Outra virtude, uma importante ferramenta, que devemos buscar, a cada instante de nossas buscas, é a arte de escutar. Todas as pessoas, principalmente as que vivem em nossa intimidade, têm muitas estórias a serem contadas. É sublime, divertido, terapêutico, por que não?! Sentir que estas estórias são absorvidas por pessoas valiosas a quem as conta, é de grande valor.
         As crianças, os jovens, sofrem muito com essa falta de espaço para esta troca na expressão. Se não os escutamos, se em casa, na família, não lhes damos espaço, não escutamos suas estórias, simples, ricas em informações e significados, se não lhes damos atenção, por que eles seriam comunicativos em outras situações?
         Ninguém gosta de ser desprezado, ser trocado, ser ignorado. Imagine você no lugar de uma criança, de um jovem, sendo silenciado: “fique quieto. Será que eu posso ver minha novela?! Depois você conta, seu pai está vendo as notícias!” Bela porcaria...! Essas novelinhas só desequilibram. As notícias, forjadas, encomendadas, sempre subservientes à ganância insaciável do consumismo, camuflam os fatos e tentam nos convencer que somos nós os culpados. Dê um tempo. Alguém pode ter coisas interessantes para contar. Escute as pessoas que estão aí, ao seu lado. Lhes fará muito bem!  

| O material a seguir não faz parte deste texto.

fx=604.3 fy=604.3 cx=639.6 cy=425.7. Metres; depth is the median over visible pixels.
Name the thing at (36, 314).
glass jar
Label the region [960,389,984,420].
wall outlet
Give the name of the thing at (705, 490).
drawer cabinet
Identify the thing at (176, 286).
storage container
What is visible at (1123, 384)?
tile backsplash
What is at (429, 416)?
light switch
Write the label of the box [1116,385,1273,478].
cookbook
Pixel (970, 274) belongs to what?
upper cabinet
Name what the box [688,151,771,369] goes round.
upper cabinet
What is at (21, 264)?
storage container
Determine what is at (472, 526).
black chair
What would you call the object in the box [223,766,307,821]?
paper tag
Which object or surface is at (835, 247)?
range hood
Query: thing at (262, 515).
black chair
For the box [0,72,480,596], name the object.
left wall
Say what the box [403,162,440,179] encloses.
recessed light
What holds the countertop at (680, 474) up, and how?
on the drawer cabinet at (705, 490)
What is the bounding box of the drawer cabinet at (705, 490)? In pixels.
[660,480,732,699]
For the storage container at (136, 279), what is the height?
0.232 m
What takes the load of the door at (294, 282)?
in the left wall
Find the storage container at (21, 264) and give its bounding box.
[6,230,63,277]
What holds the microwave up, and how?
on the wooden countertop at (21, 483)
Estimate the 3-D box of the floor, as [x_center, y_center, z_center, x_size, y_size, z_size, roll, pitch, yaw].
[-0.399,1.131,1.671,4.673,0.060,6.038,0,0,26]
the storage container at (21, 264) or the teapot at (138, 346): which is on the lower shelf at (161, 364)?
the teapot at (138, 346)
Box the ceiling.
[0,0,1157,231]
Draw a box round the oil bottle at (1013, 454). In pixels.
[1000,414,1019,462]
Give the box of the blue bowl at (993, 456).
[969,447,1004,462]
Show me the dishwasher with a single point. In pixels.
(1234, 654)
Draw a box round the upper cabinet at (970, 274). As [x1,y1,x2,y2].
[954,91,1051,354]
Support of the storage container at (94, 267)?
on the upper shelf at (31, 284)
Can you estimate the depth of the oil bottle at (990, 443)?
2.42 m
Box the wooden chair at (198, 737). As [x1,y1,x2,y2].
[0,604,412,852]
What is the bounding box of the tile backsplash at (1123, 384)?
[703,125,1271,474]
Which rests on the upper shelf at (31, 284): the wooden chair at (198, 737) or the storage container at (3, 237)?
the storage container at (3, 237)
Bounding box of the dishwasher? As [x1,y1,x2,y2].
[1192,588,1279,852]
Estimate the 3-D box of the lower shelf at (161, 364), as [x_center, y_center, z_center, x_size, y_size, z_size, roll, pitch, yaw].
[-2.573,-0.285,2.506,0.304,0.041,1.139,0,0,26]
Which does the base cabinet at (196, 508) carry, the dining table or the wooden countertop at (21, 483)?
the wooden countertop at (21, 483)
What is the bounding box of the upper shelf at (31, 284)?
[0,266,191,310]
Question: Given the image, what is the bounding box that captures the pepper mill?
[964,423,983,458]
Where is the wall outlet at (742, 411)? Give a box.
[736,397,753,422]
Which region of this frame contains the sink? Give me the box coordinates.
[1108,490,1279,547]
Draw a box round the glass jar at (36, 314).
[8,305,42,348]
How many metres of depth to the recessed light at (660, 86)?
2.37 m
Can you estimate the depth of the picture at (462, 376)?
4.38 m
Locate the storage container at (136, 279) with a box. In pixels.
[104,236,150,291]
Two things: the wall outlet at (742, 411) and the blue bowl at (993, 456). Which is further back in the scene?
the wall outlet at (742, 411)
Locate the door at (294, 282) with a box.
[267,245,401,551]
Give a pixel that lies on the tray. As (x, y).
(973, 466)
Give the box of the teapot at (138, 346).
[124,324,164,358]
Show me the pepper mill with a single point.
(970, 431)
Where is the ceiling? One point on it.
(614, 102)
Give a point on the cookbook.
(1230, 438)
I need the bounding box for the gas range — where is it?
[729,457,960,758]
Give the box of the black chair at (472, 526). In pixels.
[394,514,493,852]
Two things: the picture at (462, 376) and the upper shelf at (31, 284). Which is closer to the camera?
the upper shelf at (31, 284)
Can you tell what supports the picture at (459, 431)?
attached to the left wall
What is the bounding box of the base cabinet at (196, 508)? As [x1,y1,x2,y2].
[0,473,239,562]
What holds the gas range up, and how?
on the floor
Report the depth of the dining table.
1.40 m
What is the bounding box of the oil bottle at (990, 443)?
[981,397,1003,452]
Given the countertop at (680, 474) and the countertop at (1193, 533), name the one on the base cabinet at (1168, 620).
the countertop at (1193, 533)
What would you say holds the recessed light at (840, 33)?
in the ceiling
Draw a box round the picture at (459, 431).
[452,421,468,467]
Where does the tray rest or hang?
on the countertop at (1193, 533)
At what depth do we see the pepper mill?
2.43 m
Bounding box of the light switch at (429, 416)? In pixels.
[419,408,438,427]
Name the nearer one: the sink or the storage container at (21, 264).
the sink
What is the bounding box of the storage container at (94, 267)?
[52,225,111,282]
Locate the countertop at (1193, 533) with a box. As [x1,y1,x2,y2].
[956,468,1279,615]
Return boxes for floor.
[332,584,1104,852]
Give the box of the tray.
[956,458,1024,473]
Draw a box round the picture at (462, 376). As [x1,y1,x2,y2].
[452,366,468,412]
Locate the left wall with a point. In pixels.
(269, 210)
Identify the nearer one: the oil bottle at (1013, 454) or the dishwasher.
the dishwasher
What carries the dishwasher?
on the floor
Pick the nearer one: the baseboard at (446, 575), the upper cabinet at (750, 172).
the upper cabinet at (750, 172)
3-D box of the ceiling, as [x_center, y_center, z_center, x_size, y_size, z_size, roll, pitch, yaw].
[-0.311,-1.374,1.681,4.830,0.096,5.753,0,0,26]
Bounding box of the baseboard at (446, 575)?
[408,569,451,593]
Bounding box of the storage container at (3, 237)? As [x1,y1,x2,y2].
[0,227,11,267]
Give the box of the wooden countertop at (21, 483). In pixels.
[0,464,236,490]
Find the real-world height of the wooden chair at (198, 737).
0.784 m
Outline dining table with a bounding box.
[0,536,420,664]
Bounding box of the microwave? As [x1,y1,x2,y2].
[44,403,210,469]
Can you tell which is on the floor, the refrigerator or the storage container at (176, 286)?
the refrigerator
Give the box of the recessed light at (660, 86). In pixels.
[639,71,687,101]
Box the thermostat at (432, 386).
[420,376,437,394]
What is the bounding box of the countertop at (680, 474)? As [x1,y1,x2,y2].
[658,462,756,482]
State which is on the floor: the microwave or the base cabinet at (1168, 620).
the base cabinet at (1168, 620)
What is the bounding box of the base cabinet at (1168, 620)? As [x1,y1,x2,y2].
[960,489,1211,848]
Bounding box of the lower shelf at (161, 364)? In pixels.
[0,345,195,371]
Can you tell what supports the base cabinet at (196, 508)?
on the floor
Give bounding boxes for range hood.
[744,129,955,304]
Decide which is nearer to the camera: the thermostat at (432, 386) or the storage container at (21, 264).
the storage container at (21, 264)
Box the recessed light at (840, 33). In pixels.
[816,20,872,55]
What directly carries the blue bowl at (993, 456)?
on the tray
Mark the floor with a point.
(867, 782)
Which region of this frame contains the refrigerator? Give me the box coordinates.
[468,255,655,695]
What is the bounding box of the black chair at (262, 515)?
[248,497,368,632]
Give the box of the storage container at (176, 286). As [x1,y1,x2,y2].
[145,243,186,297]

Nada é mais importante a um sistema que suas origens, suas raízes. Se nos distanciamos de nossas raízes, bem, já vimos o que está nos custando. Por isso, e por motivos tantos, a arte de se expressar pela arte de contar e escutar estórias é tão fundamental à nossa comunicação, ao nosso partilhar, ao nosso equilíbrio.

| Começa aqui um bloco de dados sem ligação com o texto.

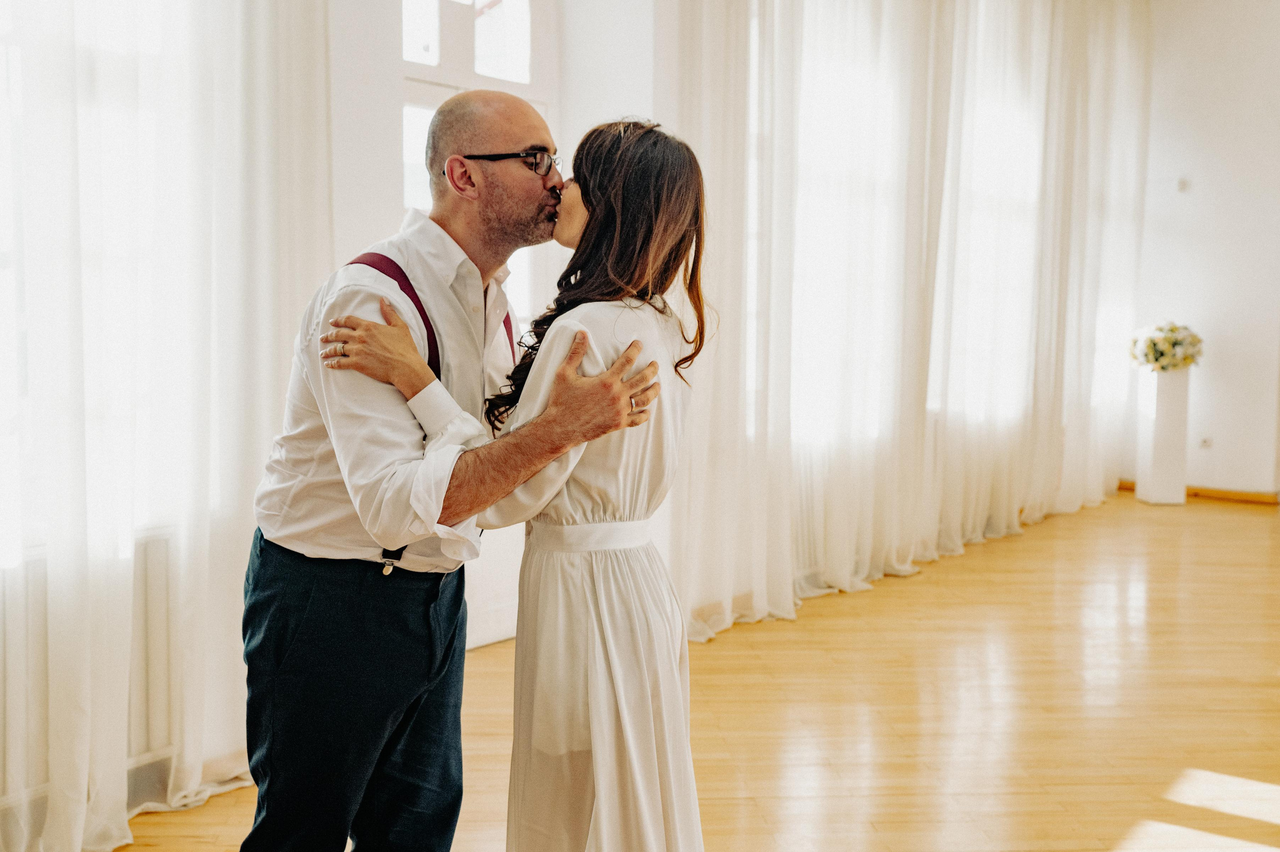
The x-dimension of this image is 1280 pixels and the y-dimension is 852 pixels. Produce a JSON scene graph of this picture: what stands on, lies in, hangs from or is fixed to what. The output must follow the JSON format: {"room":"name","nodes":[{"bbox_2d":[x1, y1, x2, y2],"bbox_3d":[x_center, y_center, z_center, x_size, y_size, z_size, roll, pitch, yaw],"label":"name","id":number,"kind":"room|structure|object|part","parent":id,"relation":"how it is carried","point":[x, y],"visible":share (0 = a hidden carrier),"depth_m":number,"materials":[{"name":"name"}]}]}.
{"room":"event hall","nodes":[
{"label":"event hall","id":0,"kind":"room"},
{"bbox_2d":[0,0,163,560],"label":"window","id":1,"kind":"structure","parent":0,"point":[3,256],"depth_m":3.62,"materials":[{"name":"white glass"}]},
{"bbox_2d":[0,528,181,811],"bbox_3d":[-1.544,0.595,3.271,0.113,0.575,1.284,4,6,38],"label":"radiator","id":2,"kind":"object","parent":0,"point":[144,542],"visible":0.57,"depth_m":3.52,"materials":[{"name":"white metal"}]},
{"bbox_2d":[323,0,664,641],"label":"back wall","id":3,"kind":"structure","parent":0,"point":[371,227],"depth_m":5.12,"materials":[{"name":"white paint"}]},
{"bbox_2d":[0,0,337,849],"bbox_3d":[-1.466,-0.786,3.178,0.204,3.549,2.185,4,6,38],"label":"sheer curtain","id":4,"kind":"object","parent":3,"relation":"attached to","point":[259,88],"visible":0.84,"depth_m":3.58,"materials":[{"name":"white fabric"}]},
{"bbox_2d":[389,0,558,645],"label":"door","id":5,"kind":"structure","parent":3,"relation":"in","point":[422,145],"depth_m":5.46,"materials":[{"name":"white paint"}]},
{"bbox_3d":[-0.688,-1.616,5.715,0.359,0.635,0.344,0,5,-7],"label":"window panes","id":6,"kind":"part","parent":5,"relation":"part of","materials":[{"name":"white"}]},
{"bbox_2d":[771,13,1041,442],"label":"window","id":7,"kind":"structure","parent":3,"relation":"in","point":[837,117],"depth_m":7.41,"materials":[{"name":"white"}]},
{"bbox_2d":[661,0,1155,648],"bbox_3d":[1.665,-1.072,7.472,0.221,3.534,4.454,4,6,38],"label":"sheer curtain","id":8,"kind":"object","parent":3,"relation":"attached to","point":[845,582],"visible":0.8,"depth_m":6.88,"materials":[{"name":"white fabric"}]},
{"bbox_2d":[103,488,1279,849],"bbox_3d":[1.822,1.040,3.602,6.313,0.111,11.059,4,6,38],"label":"floor","id":9,"kind":"structure","parent":0,"point":[1063,527],"depth_m":4.71,"materials":[{"name":"brown wood"}]},
{"bbox_2d":[240,96,658,849],"bbox_3d":[-0.338,0.256,2.697,0.651,1.597,0.584,4,6,38],"label":"man","id":10,"kind":"object","parent":9,"relation":"on","point":[407,336],"visible":0.96,"depth_m":2.53},
{"bbox_2d":[335,121,715,848],"bbox_3d":[-0.163,0.278,2.577,0.610,1.532,0.573,4,6,38],"label":"woman","id":11,"kind":"object","parent":9,"relation":"on","point":[577,341],"visible":0.96,"depth_m":2.42},
{"bbox_2d":[1134,365,1190,505],"bbox_3d":[3.428,0.061,9.740,0.259,0.901,0.265,4,6,38],"label":"pedestal","id":12,"kind":"object","parent":9,"relation":"on","point":[1153,386],"visible":0.89,"depth_m":9.61,"materials":[{"name":"white"}]},
{"bbox_2d":[1128,321,1203,370],"bbox_3d":[3.393,-0.508,9.597,0.476,0.325,0.471,4,6,38],"label":"flower bouquet","id":13,"kind":"object","parent":12,"relation":"on","point":[1156,351],"visible":0.94,"depth_m":9.48,"materials":[{"name":"white plant"}]},
{"bbox_2d":[1127,0,1279,502],"bbox_3d":[4.944,-1.317,9.252,4.118,3.787,0.206,4,6,38],"label":"right wall","id":14,"kind":"structure","parent":0,"point":[1198,197],"depth_m":10.02,"materials":[{"name":"white paint"}]},
{"bbox_2d":[1175,178,1189,192],"bbox_3d":[3.426,-1.515,9.427,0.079,0.089,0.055,4,6,38],"label":"wall switch","id":15,"kind":"object","parent":14,"relation":"attached to","point":[1181,184],"visible":0.98,"depth_m":9.41,"materials":[{"name":"white"}]},
{"bbox_2d":[1121,479,1279,504],"bbox_3d":[4.261,0.487,9.673,2.191,0.077,0.022,4,6,38],"label":"baseboard","id":16,"kind":"structure","parent":14,"relation":"attached to","point":[1226,497],"depth_m":10.03,"materials":[{"name":"brown wood"}]},
{"bbox_2d":[1198,434,1213,447],"bbox_3d":[3.665,0.099,9.637,0.070,0.098,0.018,4,6,38],"label":"wall socket","id":17,"kind":"object","parent":14,"relation":"attached to","point":[1206,440],"visible":0.97,"depth_m":9.63,"materials":[{"name":"white"}]}
]}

         Quando contando estórias, estamos dando à nossa cultura sua cor primeira: a cor da Tradição Oral. Então, sejamos ousados e sigamos com a força mágica do Lúdico. A palavra tem peso físico, tem cor, tem cheiro, tem personalidade, tem vida própria e se fará presente nos neurônios de quem a escutar. Quando nos expressamos, nestes dias barulhentos e inexpressivos, temos que labutar contra a surdez, a desatenção e a falta de hábito das pessoas que, distanciadas de uma boa prosa, têm dificuldade em se aproximar de suas raízes perdidas. Mas, como não se desativa uma pessoa por inteiro, ainda há em cada um de nós, por mais contaminada que esteja a comunicação, um filamento de luz. Por este filamento vivo somos percebidos. A pessoa pode até estar distante. Mas, sua essência, seus neurônios estão ligados e, por esta partícula ativa que resistiu a tantos ataques, ela escutará. Esta informação, fragmentos de nossa estória, ficará armazenada na memória e um dia, num momento mágico, a mensagem é traduzida e faz-se a comunicação.